Ed’s successful experience in EE 499 was influenced by Professor Sahr, who suggested that he look into having the UW patent his senior project. “I’m grateful to Professor Sahr for the encouragement he gave me throughout the project, and to the people at Washington Research Foundation for their diligence in the patenting and licensing work over the years,” said Suominen, who works as a registered patent agent. Sahr remembers sitting with former Professor Murat Azizoglu as they witnessed Ed’s demonstration of a working prototype, which he video-taped in the old EE building.

Ed voluntarily assigned the rights to UW in exchange for a share of licensing income by working with UW TechTransfer. In turn, the UW exclusively licensed the patents to the Washington Research Foundation (WRF). “I’ve really been pleased with the arrangement, in which I receive an inventor’s share of UW’s portion of the revenue generated by this technology. I encourage other students to work with the University on ideas from their own work that may be patentable, even where they have no obligation to do so, as was the case with me,” said Suominen, who has worked closely with WRF as a result of the arrangement.
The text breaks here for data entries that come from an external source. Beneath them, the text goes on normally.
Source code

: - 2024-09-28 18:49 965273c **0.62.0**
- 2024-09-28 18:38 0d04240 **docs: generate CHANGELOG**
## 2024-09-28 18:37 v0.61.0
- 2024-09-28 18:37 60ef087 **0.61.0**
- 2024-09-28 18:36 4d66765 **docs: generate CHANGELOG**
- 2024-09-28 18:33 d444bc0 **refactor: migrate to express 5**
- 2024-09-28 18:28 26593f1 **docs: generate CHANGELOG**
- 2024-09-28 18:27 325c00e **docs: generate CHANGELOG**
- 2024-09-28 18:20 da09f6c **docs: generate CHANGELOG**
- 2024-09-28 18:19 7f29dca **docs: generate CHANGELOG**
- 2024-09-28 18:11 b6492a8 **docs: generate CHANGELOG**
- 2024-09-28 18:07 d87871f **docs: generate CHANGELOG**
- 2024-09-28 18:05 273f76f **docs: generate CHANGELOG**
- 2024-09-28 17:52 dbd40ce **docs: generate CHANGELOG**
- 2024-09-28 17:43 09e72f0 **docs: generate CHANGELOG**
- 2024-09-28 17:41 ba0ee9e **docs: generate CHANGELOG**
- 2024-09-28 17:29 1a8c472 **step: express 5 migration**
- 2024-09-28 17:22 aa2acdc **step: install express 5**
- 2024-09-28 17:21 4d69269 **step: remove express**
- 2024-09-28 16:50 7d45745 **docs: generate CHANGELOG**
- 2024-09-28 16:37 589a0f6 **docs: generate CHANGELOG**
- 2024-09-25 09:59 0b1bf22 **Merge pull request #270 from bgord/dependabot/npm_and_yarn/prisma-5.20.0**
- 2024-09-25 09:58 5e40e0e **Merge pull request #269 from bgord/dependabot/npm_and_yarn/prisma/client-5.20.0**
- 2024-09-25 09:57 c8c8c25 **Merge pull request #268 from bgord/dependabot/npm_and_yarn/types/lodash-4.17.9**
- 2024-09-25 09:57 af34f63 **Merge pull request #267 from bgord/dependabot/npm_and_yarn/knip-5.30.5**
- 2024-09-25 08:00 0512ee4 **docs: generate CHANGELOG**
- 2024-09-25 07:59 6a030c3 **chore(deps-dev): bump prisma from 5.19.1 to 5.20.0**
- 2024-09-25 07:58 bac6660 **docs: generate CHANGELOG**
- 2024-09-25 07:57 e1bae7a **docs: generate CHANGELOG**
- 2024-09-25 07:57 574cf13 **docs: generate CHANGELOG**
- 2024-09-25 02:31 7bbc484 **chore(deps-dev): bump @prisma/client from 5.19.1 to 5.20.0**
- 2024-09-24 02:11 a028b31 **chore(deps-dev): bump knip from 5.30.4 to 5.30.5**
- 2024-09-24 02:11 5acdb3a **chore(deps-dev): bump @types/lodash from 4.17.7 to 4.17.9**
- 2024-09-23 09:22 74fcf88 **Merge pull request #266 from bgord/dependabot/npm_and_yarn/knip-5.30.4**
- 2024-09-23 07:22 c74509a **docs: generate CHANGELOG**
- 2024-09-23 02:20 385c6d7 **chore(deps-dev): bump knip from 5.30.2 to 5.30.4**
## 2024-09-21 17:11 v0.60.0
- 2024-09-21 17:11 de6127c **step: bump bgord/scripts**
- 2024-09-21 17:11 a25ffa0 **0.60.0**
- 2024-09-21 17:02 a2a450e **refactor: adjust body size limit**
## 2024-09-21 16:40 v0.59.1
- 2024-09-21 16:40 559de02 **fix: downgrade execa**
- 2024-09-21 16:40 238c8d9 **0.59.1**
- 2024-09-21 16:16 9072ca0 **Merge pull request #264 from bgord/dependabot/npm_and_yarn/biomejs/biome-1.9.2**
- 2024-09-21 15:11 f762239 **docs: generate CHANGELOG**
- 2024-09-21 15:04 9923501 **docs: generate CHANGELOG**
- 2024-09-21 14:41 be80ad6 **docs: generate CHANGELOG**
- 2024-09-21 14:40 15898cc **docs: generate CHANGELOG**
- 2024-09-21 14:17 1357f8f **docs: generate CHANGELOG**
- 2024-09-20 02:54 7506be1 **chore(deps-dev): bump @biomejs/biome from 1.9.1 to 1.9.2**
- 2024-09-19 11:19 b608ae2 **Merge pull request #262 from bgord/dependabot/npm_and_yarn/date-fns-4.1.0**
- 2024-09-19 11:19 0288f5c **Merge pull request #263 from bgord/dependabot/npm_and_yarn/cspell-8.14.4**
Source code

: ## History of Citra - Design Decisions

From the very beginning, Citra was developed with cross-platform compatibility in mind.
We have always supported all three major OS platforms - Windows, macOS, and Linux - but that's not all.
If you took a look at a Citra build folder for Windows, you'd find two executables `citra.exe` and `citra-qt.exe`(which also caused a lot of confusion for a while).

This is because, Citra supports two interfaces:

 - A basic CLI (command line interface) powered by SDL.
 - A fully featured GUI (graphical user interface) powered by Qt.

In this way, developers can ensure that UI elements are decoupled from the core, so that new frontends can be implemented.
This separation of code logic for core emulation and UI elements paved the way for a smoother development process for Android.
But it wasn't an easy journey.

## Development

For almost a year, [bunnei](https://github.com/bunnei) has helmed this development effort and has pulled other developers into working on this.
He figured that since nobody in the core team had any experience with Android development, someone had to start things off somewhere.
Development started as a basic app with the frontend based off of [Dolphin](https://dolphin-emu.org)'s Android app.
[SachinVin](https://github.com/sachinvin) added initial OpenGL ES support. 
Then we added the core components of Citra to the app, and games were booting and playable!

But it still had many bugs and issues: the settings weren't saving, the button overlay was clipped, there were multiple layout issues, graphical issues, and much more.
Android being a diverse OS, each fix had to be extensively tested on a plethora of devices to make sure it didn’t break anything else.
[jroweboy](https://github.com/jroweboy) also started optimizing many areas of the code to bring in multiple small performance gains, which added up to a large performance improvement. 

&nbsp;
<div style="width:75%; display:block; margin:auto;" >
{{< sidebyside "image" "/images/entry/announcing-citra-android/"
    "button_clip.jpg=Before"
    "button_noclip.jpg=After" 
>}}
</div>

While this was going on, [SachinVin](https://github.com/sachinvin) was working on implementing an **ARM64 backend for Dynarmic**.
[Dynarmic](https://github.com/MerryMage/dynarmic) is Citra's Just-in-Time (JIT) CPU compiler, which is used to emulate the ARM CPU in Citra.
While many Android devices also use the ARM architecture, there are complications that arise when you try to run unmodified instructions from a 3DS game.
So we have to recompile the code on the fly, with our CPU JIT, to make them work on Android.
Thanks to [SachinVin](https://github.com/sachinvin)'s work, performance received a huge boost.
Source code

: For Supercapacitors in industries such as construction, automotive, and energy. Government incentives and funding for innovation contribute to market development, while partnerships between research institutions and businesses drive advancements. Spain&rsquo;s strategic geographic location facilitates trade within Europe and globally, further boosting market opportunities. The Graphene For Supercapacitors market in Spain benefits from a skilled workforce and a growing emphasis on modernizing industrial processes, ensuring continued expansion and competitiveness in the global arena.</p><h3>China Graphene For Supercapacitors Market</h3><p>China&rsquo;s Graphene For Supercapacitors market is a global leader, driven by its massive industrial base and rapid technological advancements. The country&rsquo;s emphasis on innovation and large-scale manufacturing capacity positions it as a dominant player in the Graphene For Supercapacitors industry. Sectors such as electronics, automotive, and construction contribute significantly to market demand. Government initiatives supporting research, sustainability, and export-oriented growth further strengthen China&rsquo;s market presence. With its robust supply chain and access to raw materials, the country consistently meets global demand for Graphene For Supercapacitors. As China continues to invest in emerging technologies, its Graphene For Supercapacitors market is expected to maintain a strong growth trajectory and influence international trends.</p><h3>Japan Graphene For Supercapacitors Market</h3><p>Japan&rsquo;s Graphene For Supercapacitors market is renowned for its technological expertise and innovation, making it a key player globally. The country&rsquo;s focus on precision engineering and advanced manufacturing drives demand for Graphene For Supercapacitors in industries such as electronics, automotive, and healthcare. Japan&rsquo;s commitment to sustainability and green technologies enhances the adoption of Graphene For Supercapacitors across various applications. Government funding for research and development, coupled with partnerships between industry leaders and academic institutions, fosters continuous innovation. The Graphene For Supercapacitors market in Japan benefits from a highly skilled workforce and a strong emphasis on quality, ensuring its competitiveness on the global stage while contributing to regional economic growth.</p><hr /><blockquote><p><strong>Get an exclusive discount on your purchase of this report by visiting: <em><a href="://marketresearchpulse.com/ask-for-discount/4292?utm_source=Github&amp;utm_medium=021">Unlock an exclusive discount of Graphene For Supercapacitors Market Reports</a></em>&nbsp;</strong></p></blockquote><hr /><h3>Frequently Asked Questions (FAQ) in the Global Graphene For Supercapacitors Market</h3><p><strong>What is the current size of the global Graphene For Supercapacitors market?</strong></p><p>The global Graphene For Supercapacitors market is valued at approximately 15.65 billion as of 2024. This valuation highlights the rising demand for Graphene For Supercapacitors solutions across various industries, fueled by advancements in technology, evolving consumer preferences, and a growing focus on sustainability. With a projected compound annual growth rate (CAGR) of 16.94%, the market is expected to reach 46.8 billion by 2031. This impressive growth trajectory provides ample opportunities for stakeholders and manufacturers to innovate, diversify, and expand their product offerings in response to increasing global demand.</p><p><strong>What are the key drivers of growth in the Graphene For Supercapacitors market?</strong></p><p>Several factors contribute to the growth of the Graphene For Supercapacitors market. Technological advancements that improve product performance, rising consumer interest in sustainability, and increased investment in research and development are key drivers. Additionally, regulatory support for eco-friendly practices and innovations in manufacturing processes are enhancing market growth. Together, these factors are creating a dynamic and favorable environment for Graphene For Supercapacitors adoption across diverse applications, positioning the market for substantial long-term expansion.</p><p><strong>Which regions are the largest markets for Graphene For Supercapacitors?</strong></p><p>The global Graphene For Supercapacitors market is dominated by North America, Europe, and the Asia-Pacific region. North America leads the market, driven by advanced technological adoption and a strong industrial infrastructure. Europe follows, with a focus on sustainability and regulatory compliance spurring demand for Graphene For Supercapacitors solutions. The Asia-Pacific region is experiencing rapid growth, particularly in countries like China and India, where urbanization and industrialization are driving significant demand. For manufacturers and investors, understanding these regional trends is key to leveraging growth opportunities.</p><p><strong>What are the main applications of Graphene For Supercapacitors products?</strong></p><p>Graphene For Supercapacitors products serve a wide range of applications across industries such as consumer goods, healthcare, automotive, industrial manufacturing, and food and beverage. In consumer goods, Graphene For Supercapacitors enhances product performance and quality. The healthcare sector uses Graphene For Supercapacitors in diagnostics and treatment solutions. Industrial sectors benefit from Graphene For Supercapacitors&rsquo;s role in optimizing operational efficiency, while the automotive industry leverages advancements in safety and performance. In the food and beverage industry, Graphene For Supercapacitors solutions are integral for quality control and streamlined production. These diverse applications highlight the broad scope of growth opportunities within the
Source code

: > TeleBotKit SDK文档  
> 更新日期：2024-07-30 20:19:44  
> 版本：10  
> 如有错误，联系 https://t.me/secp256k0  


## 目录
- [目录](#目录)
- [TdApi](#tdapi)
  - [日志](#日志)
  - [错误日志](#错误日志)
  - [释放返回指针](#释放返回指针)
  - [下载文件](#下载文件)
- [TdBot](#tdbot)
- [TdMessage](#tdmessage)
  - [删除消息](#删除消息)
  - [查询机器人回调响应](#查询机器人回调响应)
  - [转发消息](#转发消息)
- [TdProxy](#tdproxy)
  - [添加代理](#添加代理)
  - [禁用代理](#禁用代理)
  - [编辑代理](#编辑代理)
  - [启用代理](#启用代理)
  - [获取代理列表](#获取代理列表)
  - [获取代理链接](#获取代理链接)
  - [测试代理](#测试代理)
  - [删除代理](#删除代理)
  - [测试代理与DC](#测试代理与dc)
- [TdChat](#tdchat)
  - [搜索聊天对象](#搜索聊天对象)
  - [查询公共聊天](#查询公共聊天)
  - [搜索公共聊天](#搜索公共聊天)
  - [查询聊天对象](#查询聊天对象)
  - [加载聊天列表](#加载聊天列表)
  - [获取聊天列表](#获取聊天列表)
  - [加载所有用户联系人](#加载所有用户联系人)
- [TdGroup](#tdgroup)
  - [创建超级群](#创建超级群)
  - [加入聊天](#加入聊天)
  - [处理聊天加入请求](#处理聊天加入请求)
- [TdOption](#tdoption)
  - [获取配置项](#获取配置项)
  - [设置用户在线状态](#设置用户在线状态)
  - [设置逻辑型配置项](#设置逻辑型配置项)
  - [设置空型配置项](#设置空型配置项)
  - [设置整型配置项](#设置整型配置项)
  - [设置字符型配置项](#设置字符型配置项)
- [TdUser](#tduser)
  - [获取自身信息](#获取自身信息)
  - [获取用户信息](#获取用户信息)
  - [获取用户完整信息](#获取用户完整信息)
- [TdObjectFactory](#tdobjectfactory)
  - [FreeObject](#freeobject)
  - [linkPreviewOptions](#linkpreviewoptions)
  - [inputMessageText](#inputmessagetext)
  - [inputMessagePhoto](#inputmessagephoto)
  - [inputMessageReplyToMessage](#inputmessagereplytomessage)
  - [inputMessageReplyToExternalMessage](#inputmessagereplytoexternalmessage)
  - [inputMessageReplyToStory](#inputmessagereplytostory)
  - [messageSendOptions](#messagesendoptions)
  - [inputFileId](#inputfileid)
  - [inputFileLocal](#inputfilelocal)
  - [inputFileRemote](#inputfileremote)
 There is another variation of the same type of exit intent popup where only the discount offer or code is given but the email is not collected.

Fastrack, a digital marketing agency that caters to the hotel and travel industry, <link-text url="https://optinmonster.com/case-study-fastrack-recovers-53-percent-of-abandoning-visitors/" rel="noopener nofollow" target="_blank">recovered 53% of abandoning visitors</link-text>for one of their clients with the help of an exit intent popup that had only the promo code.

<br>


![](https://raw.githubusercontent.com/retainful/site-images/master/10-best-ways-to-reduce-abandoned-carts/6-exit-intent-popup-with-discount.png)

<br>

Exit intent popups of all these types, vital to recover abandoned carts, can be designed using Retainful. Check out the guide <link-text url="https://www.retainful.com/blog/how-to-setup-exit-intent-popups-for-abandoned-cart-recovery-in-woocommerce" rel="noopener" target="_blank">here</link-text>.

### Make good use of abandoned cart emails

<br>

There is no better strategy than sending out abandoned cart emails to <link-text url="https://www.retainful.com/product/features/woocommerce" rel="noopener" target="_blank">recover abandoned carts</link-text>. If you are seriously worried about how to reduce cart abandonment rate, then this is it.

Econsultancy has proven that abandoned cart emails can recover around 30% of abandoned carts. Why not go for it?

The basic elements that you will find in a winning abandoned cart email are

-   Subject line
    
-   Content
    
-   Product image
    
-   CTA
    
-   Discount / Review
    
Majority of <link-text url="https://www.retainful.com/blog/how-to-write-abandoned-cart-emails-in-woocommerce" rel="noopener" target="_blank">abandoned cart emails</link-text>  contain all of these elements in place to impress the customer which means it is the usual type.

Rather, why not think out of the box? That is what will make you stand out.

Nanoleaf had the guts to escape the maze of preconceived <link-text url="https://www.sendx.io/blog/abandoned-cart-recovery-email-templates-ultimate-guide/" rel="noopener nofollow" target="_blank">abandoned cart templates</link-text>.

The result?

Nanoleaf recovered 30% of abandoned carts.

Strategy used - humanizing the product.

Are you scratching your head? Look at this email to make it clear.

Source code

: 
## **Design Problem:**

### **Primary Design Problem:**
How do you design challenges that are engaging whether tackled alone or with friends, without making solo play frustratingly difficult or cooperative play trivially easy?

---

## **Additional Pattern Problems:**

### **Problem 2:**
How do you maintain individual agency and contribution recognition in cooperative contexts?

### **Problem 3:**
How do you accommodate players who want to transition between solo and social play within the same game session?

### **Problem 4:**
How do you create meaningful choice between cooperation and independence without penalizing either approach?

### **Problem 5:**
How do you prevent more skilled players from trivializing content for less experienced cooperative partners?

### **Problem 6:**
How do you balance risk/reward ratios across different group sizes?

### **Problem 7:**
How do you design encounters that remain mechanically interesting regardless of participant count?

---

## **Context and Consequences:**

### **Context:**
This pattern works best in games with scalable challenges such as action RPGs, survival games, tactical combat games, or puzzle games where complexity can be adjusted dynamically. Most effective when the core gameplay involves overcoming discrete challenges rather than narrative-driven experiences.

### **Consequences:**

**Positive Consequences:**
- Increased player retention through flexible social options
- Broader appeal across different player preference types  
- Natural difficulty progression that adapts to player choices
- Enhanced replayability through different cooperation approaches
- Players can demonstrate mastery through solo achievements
WRF helps Washington State research institutions capture value from their emerging technologies. Early in 2007, an ongoing licensing program conducted by WRF yielded a $15 million settlement related to the use of Ed’s inventions in the field of radio receiver technology and methods of tuning radio channels. WRF has been an outstanding partner to the UW, with gifts and licensing disbursements totaling more than $150 million. The gifts from WRF have supported the creation of over 100 endowments for chairs, professorships, research fellowships and graduate stipends in science, medicine and engineering.